***** MATERIAL PROVIDED

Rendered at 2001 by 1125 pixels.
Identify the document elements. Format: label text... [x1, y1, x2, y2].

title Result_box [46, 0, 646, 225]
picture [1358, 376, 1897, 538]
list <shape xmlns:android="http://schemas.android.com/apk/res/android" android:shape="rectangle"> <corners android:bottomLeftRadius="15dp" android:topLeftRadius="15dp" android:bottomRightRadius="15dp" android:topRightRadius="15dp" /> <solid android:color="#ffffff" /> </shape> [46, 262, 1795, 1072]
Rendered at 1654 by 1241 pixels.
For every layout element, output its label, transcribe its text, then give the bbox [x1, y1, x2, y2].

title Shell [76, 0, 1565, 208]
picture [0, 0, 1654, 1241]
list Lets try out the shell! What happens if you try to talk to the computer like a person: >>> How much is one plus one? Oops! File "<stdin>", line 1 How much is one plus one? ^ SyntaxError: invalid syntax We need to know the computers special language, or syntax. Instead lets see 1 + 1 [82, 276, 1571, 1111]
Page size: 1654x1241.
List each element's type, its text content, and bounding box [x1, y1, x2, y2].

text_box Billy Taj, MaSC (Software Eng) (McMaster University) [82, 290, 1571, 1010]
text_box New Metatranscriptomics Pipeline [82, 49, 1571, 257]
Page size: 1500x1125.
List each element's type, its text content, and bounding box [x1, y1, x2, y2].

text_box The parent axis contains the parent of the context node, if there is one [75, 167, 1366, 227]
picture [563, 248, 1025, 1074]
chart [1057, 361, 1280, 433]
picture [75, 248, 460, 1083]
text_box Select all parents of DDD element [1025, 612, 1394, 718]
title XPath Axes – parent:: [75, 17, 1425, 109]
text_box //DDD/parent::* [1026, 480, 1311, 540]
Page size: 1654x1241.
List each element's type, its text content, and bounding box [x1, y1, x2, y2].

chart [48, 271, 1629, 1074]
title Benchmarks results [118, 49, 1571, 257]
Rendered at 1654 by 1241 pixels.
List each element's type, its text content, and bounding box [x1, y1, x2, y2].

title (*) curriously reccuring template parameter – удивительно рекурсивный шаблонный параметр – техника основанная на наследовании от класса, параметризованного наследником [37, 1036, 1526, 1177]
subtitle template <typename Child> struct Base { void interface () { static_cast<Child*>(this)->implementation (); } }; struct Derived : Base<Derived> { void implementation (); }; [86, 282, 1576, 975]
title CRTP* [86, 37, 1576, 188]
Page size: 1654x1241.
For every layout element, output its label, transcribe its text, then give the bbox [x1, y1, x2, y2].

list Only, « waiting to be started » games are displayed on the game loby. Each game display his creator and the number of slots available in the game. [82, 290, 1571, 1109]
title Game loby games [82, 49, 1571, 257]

**********

== WORK TO DO ==
Can you arrange the lines of the material, starting at its first line and ending at the line containing "picture [1358, 376, 1897, 538]", as a JSON list of strings with one string per line and blank lines left out?

== OUTPUT ==
[
  "Rendered at 2001 by 1125 pixels.",
  "Identify the document elements. Format: label text... [x1, y1, x2, y2].",
  "title Result_box [46, 0, 646, 225]",
  "picture [1358, 376, 1897, 538]"
]